Inflated trade-in values 

George Iny, director of the Automobile Protection Association — which lobbies for auto safety standards and promotes consumer information — said some dealers use over-valuing trades as a sales tactic.

"What you do is inflate the trade-in value, then you pack two loans on to the price of the next vehicle," Iny said in a phone interview from Montreal.

George Iny is the director of the Automobile Protection Association. (CBC News)
Customers are assured the dealership will apply the value of the vehicle they're trading in to pay out the loan for that vehicle.

But the vehicle being traded in is over-valued in order to cover the loan. To make up for that lost money, the dealership inflates the cost of the new vehicle being purchased, in a way adding the dealer's losses from the trade-in on the old vehicle to the purchase price of the new one.

Iny reviewed two bills of sale provided by CBC News. Both the Houles' and Richard's bills of sale show the value of their trade-in listed as equal to the lien payable on their initial loans.

He said in both cases, the purchase prices appear to be inflated.

"Clearly when you see that they were told, 'We'll get you out of the old car, we'll pay off the loan fully,' and by over-allowing ... maybe they don't fully understand that that amount is being added to the new vehicle."
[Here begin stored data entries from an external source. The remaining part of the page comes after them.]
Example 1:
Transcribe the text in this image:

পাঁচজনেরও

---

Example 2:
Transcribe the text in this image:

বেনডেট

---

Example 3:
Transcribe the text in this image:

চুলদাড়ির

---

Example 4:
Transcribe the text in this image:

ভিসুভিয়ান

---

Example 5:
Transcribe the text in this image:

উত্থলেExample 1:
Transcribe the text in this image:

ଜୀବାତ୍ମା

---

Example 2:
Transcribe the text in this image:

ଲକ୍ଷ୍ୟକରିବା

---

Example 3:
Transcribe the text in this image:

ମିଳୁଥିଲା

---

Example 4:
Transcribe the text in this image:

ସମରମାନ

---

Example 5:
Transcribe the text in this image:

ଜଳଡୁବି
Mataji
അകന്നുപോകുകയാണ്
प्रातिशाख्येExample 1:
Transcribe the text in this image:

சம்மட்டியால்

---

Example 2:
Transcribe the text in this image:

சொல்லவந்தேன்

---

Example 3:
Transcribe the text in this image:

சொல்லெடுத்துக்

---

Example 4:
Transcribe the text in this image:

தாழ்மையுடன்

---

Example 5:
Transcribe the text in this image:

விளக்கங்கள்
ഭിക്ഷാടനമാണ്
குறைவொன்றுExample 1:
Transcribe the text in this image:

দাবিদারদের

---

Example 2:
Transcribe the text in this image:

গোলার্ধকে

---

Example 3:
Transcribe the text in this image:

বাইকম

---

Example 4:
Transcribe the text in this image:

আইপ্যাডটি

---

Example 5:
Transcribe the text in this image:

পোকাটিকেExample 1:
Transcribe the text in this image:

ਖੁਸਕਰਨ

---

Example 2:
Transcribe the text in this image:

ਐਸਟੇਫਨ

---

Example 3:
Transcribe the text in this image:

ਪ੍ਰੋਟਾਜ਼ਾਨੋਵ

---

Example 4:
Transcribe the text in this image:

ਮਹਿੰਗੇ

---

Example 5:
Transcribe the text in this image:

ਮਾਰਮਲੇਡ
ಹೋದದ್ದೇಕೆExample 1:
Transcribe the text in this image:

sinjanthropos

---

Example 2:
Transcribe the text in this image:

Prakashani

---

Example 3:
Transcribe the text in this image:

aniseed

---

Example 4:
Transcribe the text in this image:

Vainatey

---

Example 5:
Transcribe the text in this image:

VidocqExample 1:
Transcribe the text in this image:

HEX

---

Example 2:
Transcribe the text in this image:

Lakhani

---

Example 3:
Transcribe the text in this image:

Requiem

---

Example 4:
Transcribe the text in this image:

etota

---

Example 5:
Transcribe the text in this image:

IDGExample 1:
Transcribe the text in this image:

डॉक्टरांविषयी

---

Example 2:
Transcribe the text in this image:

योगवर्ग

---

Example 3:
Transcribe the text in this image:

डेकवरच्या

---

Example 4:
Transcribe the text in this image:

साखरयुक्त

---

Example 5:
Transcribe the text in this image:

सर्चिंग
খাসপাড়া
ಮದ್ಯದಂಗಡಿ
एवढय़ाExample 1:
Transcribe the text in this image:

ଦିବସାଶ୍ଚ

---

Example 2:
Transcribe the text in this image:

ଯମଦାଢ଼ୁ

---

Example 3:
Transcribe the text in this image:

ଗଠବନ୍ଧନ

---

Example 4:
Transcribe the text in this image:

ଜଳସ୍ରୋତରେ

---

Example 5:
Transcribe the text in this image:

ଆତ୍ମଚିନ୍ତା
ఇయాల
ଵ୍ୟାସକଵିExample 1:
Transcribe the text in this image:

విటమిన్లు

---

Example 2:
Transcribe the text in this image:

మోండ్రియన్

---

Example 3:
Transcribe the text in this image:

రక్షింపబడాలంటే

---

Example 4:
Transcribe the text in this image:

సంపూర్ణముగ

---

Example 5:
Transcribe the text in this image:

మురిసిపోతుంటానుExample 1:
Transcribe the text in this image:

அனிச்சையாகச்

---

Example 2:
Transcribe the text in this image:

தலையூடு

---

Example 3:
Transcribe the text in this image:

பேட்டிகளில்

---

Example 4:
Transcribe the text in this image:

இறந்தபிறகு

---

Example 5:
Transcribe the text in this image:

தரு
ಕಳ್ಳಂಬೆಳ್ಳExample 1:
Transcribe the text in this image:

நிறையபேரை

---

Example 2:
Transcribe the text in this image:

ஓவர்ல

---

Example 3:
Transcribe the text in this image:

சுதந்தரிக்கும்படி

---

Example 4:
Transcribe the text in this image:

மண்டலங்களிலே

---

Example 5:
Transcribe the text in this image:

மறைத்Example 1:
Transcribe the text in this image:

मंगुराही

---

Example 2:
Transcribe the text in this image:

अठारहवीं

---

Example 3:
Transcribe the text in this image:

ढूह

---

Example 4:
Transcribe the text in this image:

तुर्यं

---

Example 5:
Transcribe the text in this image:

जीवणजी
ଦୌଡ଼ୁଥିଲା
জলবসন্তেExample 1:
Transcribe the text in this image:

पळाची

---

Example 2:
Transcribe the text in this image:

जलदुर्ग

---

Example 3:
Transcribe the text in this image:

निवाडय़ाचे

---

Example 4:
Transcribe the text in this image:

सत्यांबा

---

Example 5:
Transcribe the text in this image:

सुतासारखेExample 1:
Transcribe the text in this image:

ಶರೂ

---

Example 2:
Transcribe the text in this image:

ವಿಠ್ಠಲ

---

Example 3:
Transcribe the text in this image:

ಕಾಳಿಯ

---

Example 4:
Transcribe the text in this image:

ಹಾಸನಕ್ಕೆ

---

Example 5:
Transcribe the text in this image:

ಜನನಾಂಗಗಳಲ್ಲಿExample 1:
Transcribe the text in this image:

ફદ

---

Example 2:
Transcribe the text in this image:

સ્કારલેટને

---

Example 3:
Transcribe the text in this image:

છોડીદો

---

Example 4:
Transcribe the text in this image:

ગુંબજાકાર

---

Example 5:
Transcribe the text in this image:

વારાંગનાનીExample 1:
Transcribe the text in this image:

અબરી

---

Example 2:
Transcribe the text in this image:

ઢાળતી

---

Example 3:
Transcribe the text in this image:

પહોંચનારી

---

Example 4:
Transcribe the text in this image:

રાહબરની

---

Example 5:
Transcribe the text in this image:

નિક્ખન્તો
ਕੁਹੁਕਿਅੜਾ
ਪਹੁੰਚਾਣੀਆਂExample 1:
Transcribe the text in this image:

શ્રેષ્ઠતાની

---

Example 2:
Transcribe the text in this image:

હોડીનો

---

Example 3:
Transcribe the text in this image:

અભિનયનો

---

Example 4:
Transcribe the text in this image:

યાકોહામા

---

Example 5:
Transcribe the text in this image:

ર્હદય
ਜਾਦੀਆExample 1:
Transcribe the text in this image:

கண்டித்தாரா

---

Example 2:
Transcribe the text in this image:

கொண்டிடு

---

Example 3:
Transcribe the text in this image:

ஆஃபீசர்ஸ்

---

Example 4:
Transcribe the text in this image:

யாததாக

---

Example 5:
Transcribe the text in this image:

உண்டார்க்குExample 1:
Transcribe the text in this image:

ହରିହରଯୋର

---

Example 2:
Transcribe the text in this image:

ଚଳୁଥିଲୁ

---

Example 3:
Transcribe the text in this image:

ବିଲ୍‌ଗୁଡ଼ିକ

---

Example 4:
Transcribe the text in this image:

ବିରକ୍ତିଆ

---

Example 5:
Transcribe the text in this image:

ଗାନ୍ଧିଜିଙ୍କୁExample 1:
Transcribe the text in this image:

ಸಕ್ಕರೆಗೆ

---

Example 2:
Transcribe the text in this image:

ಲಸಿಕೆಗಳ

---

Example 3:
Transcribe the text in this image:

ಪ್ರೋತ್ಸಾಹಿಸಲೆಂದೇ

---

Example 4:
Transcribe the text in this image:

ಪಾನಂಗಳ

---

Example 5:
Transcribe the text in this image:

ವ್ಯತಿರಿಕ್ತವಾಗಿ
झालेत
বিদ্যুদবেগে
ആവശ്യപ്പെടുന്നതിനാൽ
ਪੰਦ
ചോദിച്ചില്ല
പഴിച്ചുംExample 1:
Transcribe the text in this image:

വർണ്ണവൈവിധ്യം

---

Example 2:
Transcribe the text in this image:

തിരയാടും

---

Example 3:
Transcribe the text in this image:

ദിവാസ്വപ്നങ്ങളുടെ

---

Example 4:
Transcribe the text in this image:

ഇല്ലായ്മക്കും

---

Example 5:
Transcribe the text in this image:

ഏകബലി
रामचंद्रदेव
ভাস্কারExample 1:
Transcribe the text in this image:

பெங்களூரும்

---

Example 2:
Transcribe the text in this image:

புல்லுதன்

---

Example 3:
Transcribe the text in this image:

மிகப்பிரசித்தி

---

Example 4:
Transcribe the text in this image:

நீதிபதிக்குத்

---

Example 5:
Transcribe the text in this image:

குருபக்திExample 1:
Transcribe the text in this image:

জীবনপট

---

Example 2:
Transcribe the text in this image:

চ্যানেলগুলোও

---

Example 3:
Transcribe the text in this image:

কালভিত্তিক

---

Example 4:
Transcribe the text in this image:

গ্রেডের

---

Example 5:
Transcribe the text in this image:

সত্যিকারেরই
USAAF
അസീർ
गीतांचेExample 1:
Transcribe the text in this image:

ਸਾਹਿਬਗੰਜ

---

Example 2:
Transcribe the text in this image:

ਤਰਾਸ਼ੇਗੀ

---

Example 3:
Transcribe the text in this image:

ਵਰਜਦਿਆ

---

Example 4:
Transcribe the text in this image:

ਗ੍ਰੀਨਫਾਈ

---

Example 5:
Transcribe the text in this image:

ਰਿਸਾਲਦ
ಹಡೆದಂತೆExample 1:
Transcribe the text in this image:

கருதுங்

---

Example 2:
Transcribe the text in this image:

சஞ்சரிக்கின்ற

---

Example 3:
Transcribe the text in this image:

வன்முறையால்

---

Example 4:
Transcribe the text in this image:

He thinks the numbers in the sales don't add up, saying "$11,000 is much more than the market value for a Torrent ... the brand doesn't exist anymore." 

More oversight needed 

Iny said the best course of action in this situation is to contact Manitoba's Consumer Protection Office. Cases like this, he said, are signs that current rules and regulations need to be better enforced. 

"I think the root of the issue is the level of oversight. Regulators just don't get out there. They don't put themselves in the shoes of one of the customers they regulate," Iny said.

The bill of sale Paula Richard signed when trading in her Pontiac for a used Jeep. (Supplied/Paula Richard)

"They have to get out of their offices and go and either suspend the licences of people that do this or shut them down," he added. "It's very serious."

A spokesperson for Manitoba's Consumer Protection Office told CBC News that the office doesn't comment on complaints filed against a business unless "enforcement action" has been taken. No enforcement action has been taken against SRT Auto, the spokesperson said. 

Manitoba Public Insurance, which issues dealer permits, hasn't listed any sanctions against the dealership. 

Meanwhile, Richard doesn't know where her Torrent is now, but said all she wants is either to get it back, or get the money for her original loan.

"If anything, I think they should give us our vehicle," she said. "I'll never be able to do anything again because of what they did [to my credit]." 

Even so, she said SRT Auto called her recently asking if she wanted to trade in her Jeep. 

She's now considering going to the RCMP to file a complaint.

Iny believes Richard will unfortunately be left paying the price of the trade-in for some time to come. 

"She's paying dearly for her Compass, and today a Compass has almost no resale value," he said. "She's stuck with a pretty lousy vehicle before it's paid off."